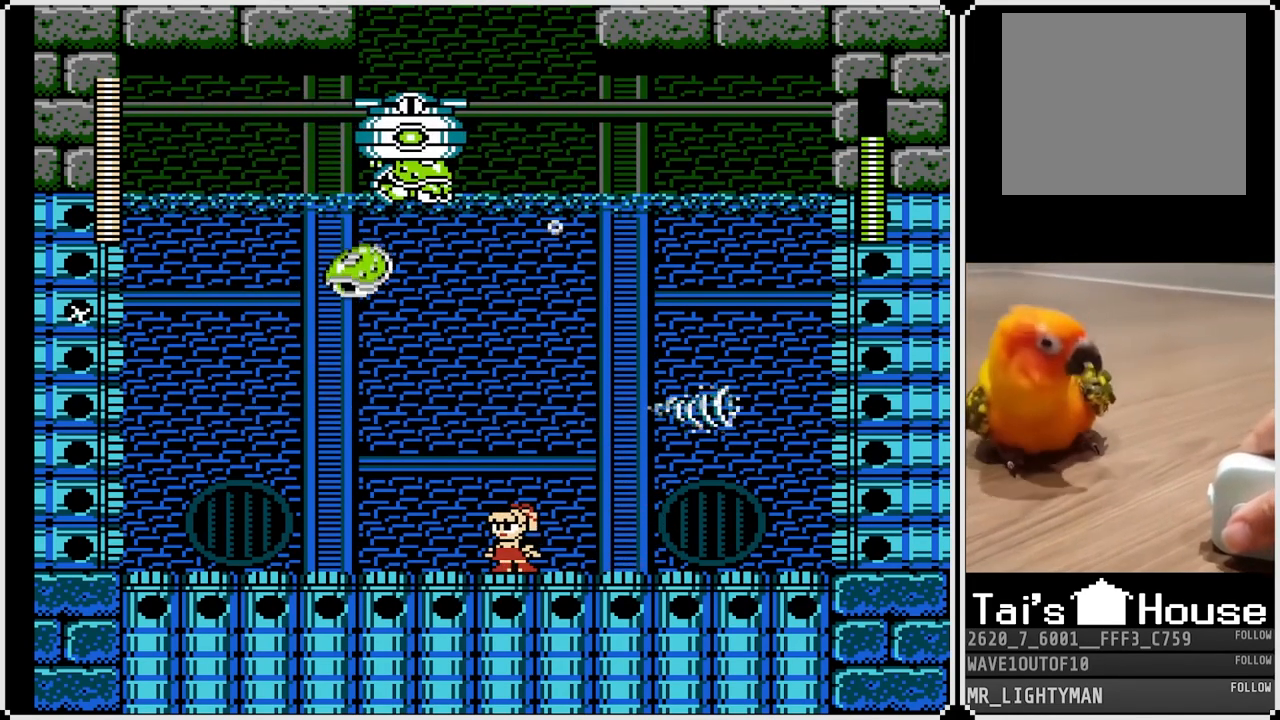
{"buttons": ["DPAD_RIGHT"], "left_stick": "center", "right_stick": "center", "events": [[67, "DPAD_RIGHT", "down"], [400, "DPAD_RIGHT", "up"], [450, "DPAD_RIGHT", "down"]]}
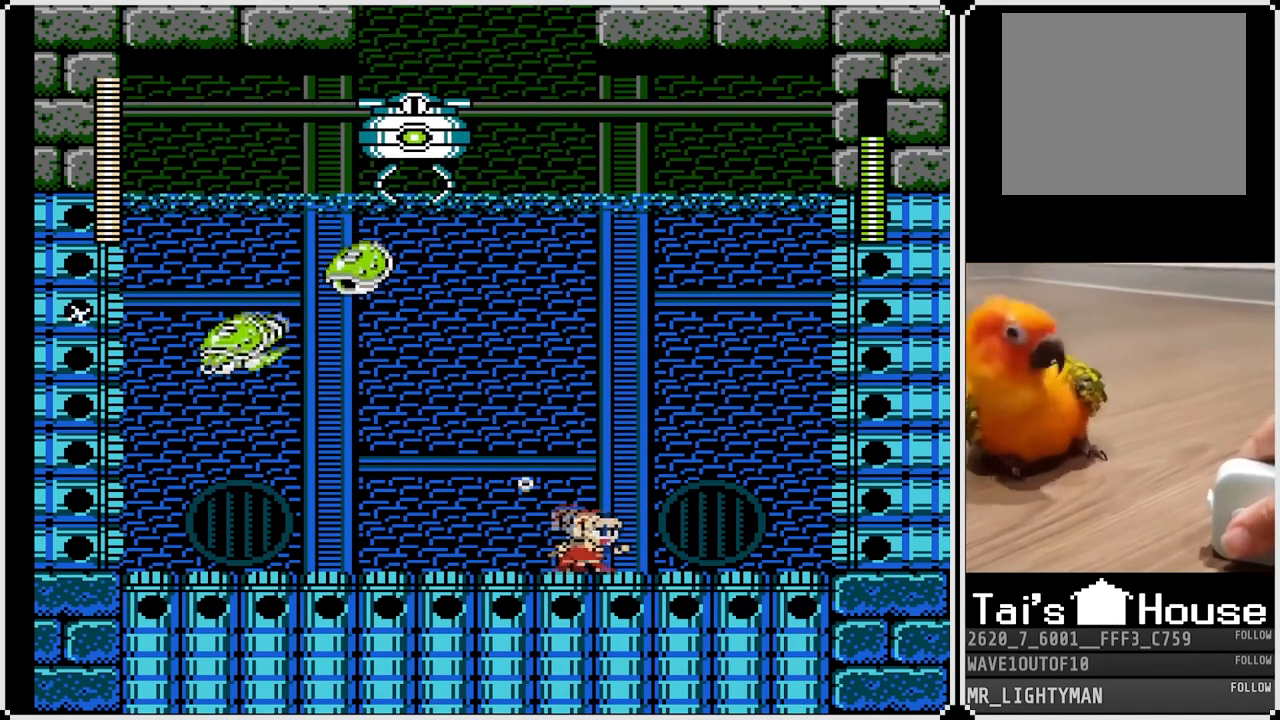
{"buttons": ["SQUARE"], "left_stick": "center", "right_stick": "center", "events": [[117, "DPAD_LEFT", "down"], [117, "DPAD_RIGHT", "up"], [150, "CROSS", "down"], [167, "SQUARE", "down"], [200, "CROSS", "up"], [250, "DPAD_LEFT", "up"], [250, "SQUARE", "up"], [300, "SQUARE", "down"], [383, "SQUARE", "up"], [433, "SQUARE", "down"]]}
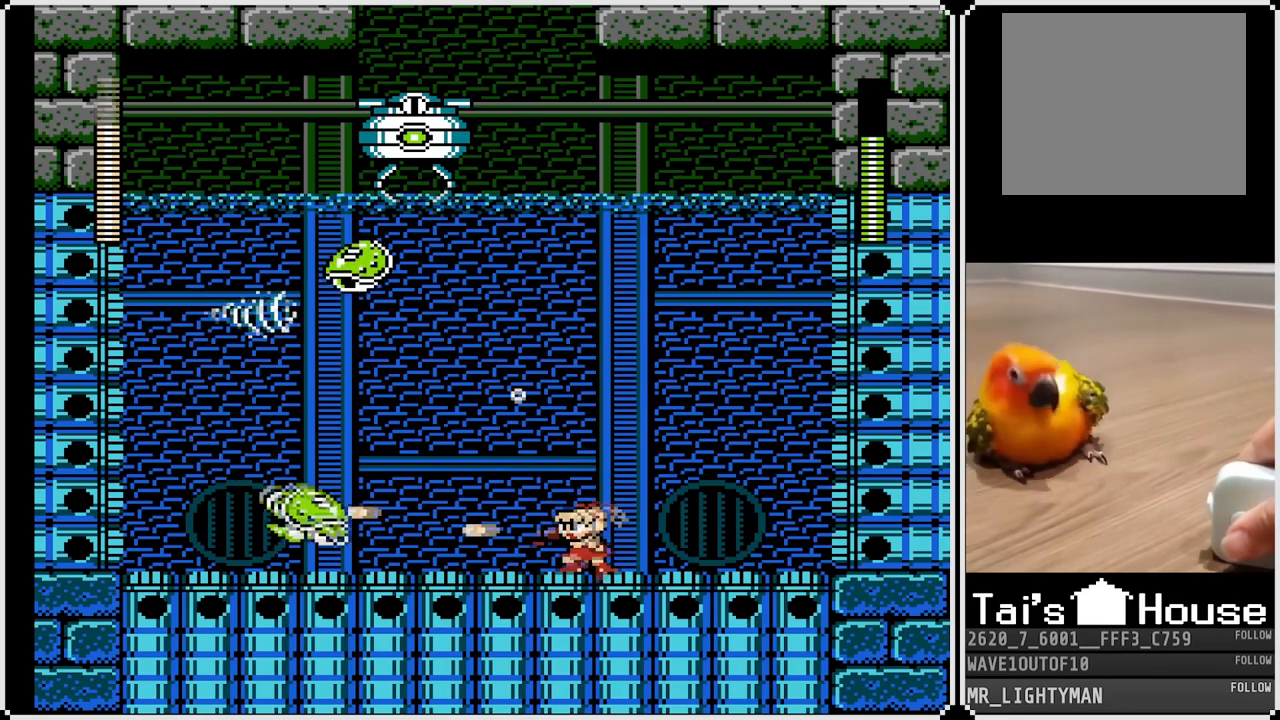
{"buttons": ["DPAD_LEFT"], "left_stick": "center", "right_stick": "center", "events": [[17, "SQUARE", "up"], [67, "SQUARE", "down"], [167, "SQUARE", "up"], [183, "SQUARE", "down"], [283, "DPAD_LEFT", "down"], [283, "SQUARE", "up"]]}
* * *
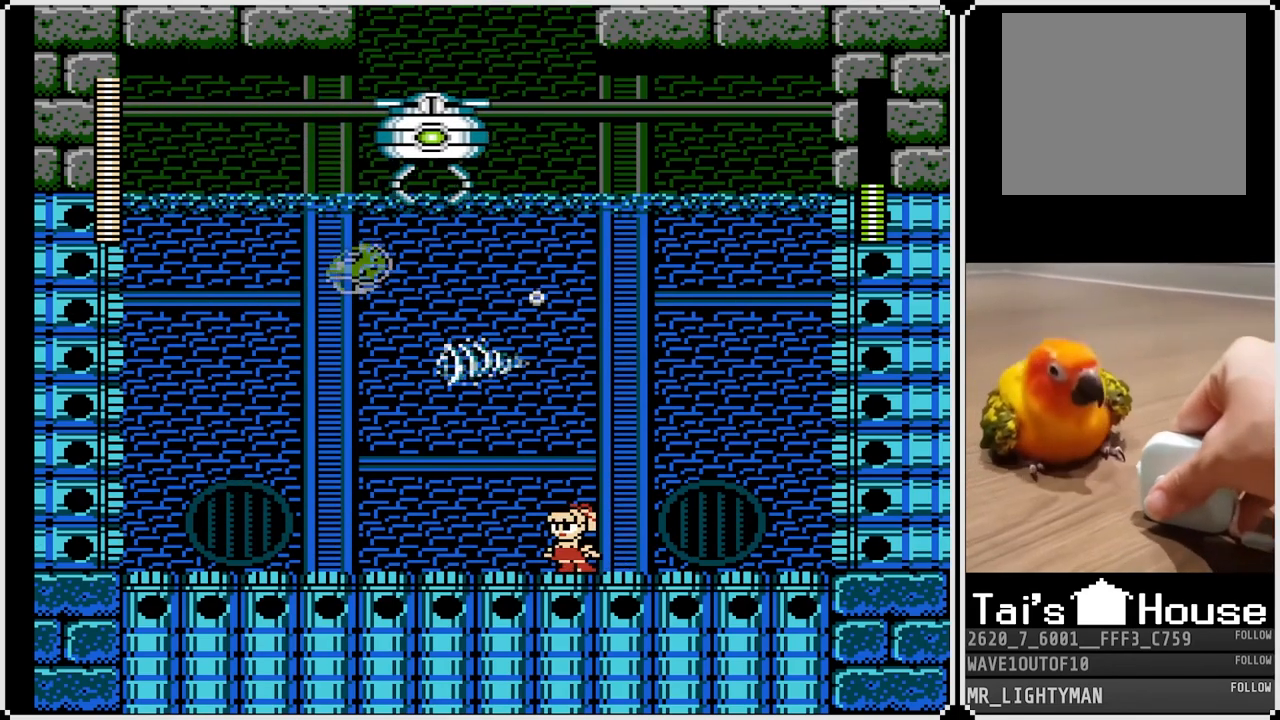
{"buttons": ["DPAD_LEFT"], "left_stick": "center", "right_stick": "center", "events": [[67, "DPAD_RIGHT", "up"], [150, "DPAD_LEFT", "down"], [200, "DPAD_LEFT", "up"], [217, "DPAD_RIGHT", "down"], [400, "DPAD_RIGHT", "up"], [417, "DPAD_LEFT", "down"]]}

→ Exercise description: Give nothing but the number of lines in the entries that include "SQUARE".

→ Response to this exercise: 2